Data:
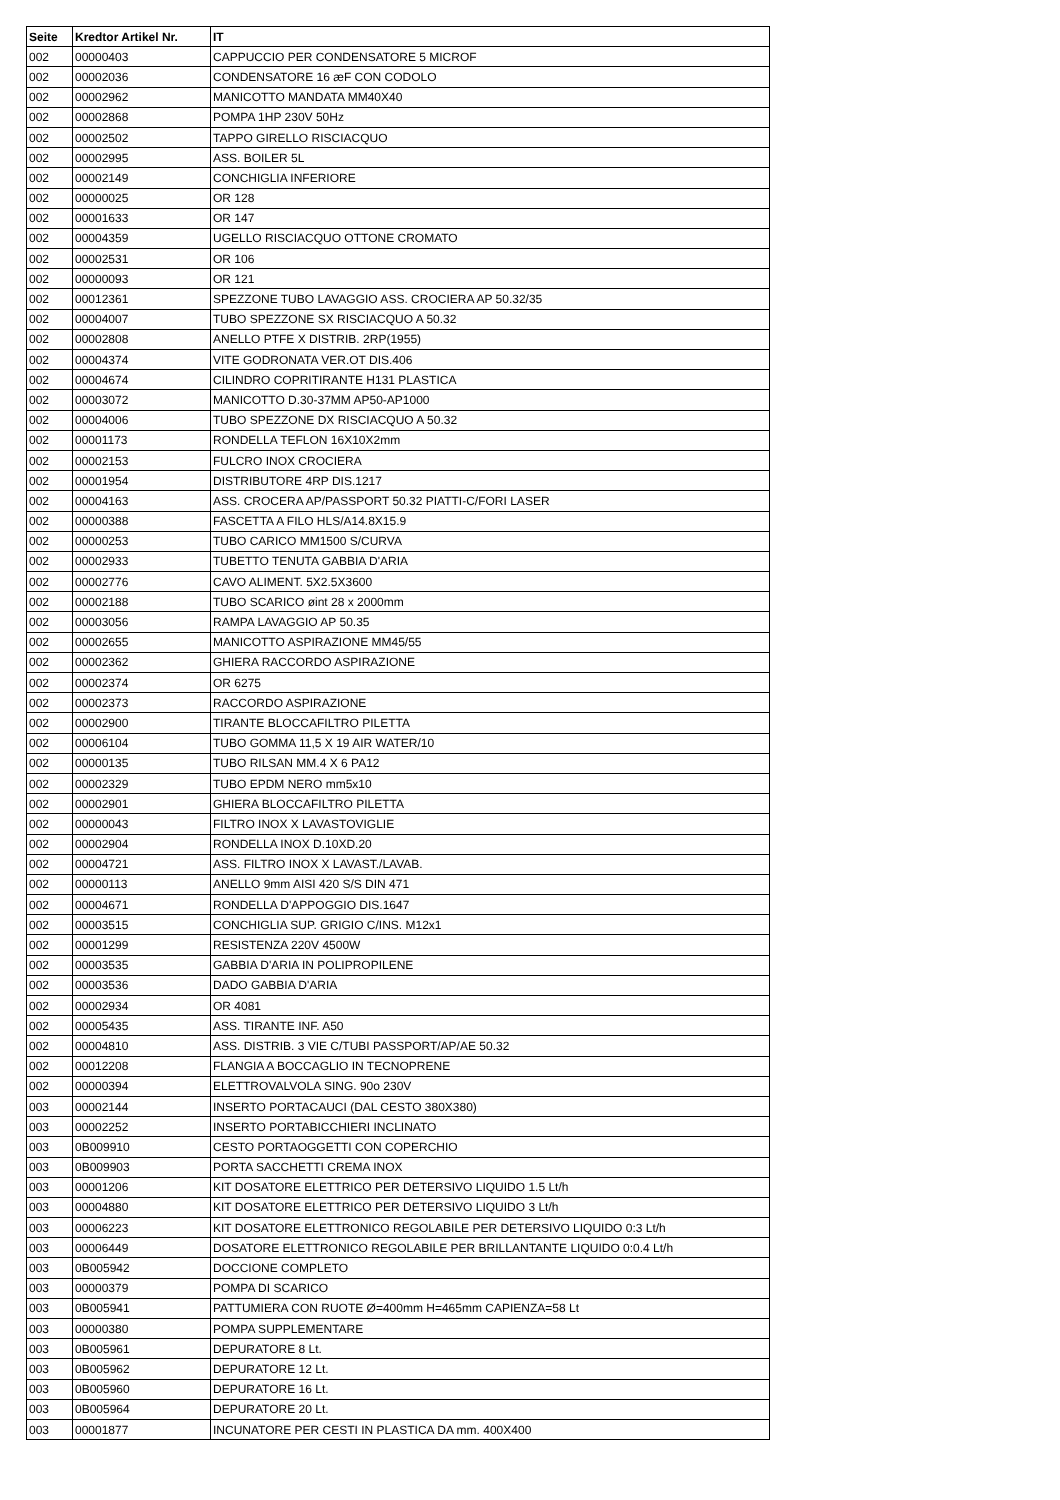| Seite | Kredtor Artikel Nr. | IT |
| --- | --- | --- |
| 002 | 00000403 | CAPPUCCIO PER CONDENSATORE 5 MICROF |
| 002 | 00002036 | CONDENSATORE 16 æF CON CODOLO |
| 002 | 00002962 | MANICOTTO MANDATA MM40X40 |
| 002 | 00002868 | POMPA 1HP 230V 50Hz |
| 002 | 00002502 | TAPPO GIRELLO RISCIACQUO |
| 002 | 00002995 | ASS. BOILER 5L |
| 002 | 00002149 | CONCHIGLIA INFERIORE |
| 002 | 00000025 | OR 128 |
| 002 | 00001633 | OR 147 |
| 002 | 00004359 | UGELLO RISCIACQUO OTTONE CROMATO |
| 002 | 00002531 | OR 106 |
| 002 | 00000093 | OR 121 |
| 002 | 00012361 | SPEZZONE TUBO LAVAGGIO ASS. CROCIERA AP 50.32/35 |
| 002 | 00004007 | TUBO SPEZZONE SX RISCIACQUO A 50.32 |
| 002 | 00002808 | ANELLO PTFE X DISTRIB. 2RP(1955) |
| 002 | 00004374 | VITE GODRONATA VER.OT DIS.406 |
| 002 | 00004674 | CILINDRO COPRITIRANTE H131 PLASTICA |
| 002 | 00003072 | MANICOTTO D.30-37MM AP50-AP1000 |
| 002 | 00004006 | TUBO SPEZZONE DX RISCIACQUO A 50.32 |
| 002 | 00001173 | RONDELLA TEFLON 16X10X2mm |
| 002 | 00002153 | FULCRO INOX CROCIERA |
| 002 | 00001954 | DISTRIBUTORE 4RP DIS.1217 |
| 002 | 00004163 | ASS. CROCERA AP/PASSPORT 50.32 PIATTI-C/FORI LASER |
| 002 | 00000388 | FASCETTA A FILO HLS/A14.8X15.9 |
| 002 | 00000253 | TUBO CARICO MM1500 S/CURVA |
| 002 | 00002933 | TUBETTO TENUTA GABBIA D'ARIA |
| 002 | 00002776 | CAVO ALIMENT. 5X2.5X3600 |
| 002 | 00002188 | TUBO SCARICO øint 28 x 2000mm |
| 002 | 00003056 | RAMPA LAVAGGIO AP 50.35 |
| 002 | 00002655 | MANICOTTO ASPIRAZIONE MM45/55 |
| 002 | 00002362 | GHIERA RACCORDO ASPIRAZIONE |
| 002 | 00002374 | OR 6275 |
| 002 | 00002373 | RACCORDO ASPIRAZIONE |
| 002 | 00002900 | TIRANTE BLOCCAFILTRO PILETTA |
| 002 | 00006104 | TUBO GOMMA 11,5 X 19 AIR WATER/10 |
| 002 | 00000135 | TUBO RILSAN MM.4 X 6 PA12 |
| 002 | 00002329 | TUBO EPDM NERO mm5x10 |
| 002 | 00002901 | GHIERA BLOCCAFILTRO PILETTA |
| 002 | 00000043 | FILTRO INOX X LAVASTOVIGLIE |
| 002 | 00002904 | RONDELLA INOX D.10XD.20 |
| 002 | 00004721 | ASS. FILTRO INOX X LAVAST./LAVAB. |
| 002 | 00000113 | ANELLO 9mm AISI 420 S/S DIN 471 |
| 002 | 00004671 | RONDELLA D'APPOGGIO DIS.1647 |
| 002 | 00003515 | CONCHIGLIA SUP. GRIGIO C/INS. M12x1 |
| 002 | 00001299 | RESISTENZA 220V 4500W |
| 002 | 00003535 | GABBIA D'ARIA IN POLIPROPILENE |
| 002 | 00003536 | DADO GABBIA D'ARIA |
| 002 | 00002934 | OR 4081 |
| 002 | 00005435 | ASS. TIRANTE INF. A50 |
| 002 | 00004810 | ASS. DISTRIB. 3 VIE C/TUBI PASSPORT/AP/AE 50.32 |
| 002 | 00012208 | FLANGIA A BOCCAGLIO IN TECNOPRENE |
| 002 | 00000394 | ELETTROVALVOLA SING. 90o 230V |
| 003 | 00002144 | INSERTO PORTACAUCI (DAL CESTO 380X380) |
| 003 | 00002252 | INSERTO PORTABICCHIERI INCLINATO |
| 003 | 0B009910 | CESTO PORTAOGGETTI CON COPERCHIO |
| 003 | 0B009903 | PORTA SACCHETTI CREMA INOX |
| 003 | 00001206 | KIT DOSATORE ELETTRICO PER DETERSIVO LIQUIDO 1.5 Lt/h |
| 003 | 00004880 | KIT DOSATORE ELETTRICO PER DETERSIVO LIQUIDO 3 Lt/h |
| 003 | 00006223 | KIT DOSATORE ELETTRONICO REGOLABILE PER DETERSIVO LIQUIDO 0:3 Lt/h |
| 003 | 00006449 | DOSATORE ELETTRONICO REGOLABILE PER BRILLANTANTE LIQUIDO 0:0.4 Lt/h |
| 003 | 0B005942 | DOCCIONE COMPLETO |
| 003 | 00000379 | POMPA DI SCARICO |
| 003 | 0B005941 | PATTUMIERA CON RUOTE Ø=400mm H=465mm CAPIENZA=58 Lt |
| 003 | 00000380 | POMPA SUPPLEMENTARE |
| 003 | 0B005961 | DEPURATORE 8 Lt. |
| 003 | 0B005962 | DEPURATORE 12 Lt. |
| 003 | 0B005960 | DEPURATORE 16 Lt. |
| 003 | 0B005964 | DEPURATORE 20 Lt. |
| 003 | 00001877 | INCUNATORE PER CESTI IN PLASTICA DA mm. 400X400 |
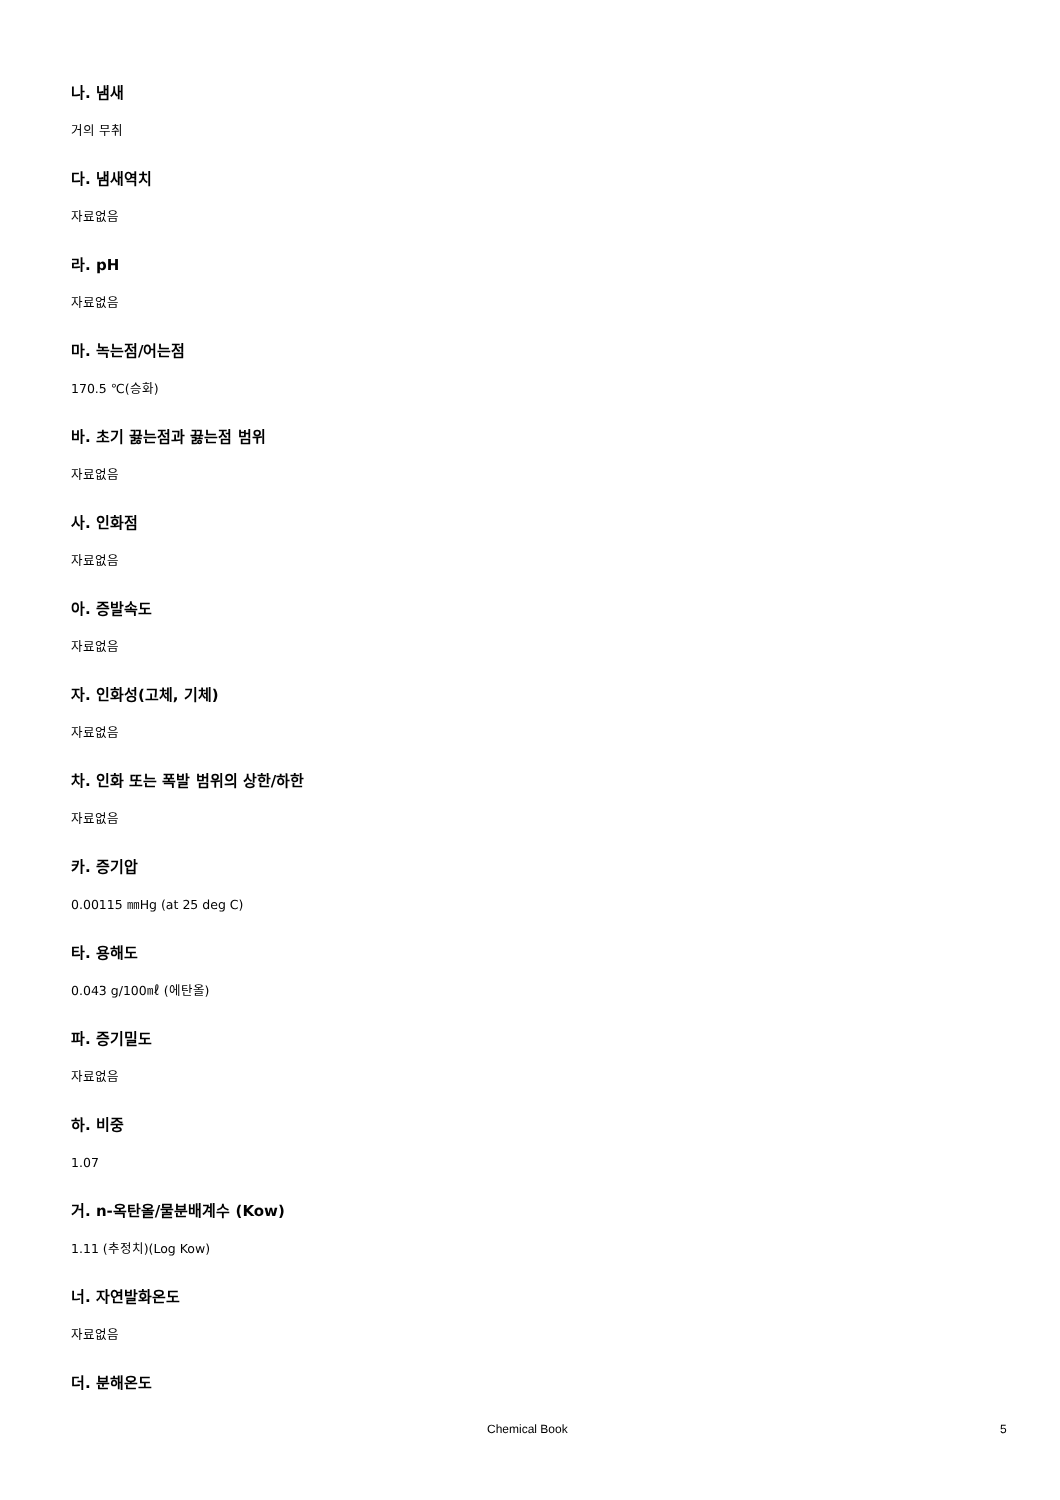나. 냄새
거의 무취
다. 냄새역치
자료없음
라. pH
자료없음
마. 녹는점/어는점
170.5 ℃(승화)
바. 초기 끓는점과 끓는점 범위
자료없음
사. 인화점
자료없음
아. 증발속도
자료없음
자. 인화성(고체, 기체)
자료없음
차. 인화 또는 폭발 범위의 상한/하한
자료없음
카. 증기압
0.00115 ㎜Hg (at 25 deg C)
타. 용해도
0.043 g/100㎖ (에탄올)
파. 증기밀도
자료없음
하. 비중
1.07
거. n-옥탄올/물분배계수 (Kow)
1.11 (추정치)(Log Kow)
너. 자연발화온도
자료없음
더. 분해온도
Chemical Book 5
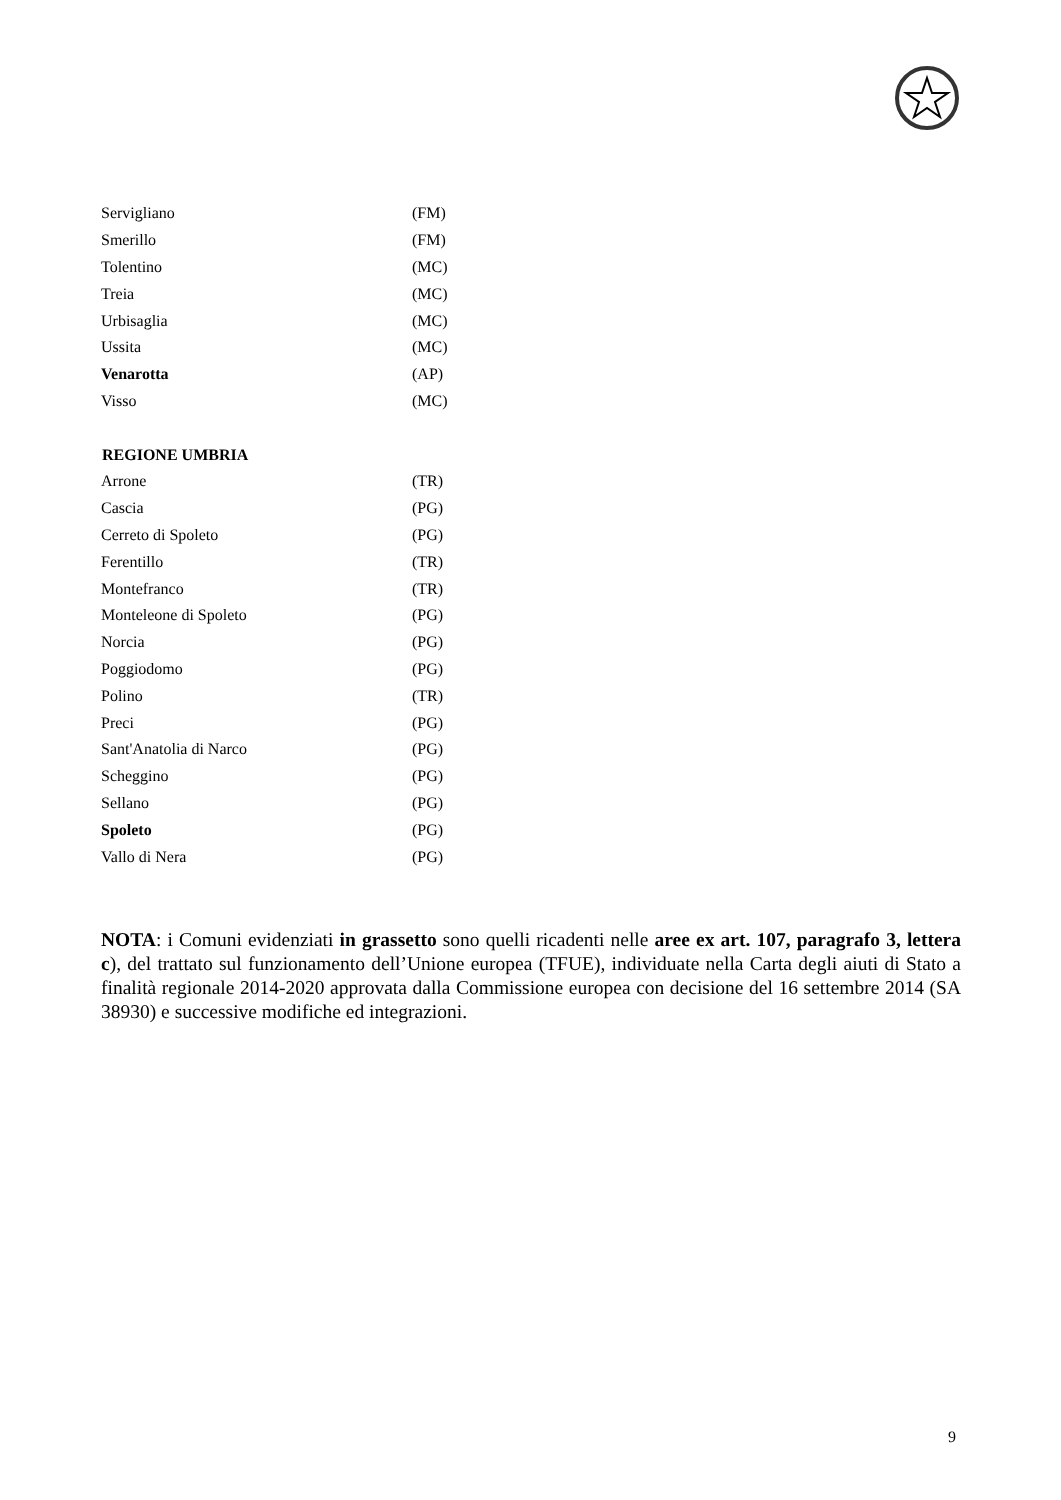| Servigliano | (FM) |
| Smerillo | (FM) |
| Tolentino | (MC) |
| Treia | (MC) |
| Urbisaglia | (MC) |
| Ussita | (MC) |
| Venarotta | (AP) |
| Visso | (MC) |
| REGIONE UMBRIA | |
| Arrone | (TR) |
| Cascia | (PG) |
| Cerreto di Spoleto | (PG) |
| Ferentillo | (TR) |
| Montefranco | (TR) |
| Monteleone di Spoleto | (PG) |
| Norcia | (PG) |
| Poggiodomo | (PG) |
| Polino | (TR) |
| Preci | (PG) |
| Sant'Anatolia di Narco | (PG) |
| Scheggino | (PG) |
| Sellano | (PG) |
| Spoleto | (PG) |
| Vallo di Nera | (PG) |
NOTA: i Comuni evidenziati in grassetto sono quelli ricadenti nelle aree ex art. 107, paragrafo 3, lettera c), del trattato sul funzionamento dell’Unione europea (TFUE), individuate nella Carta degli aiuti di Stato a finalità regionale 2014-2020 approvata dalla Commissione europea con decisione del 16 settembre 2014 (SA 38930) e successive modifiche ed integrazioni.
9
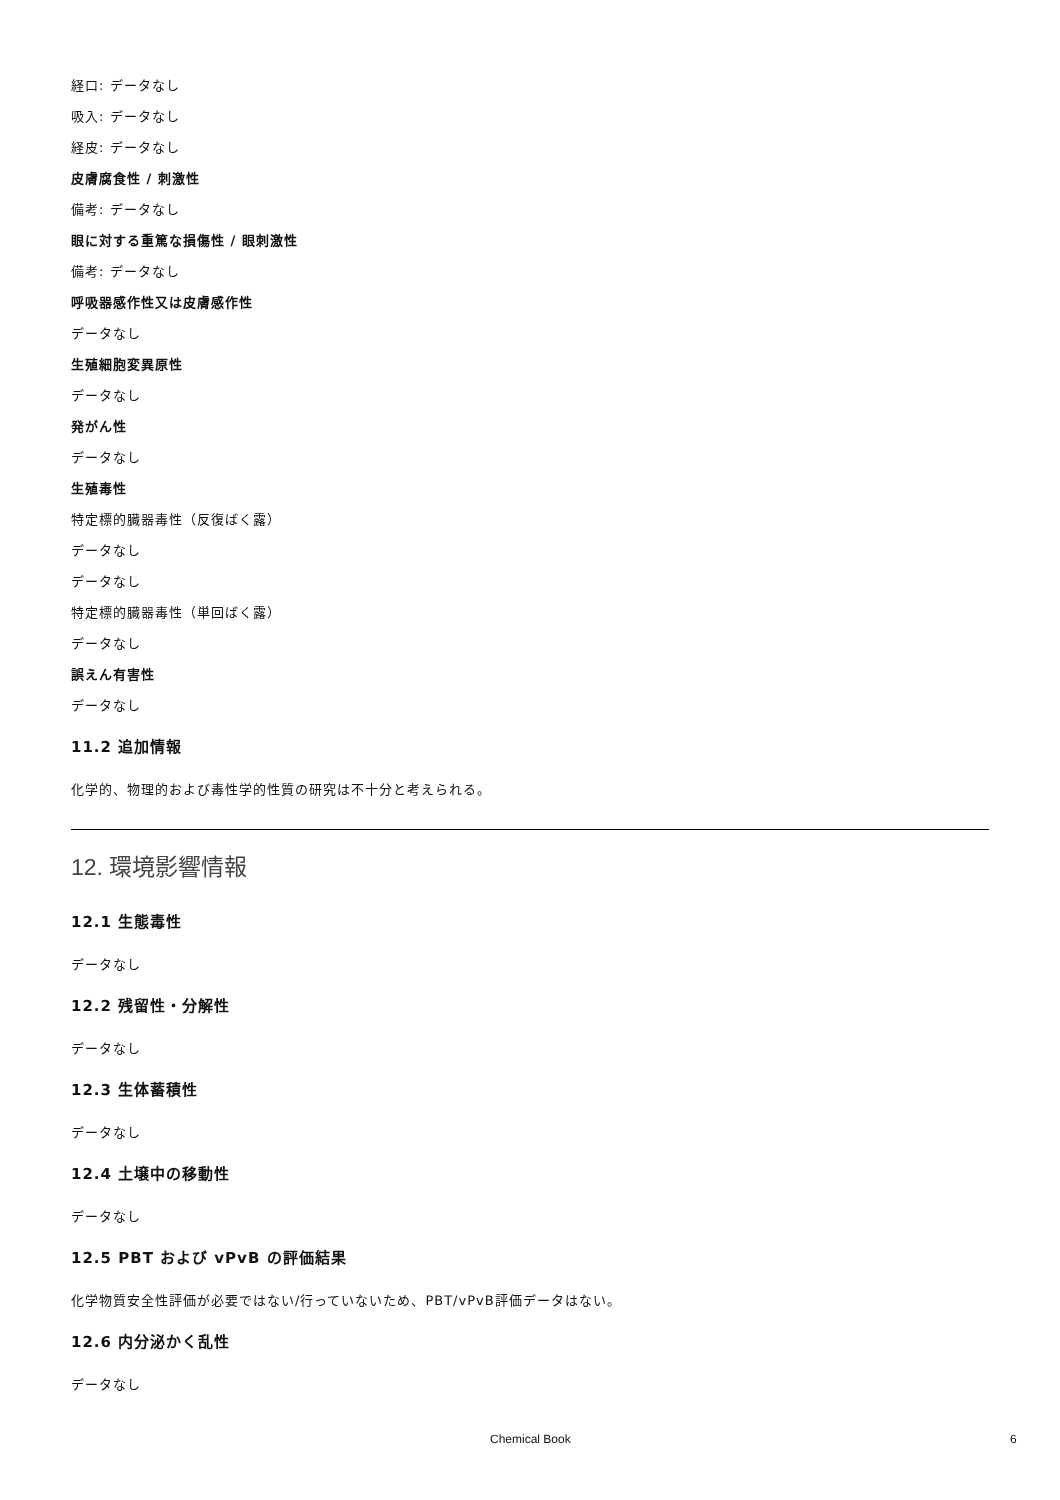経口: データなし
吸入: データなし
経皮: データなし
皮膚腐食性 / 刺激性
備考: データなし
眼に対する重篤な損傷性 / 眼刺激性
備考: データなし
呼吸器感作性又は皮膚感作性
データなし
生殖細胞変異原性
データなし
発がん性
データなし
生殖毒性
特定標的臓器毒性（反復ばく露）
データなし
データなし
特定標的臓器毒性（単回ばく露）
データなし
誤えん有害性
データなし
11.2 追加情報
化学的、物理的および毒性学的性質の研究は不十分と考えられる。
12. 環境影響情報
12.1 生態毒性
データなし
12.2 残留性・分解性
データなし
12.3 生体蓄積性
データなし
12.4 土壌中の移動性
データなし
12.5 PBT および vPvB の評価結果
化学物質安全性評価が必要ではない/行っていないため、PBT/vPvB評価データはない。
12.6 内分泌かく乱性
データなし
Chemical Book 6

To do: Please go over the data above and copy each line with "BLOCCAFILTRO" in it.

Output below:
| 002 | 00002900 | TIRANTE BLOCCAFILTRO PILETTA |
| 002 | 00002901 | GHIERA BLOCCAFILTRO PILETTA |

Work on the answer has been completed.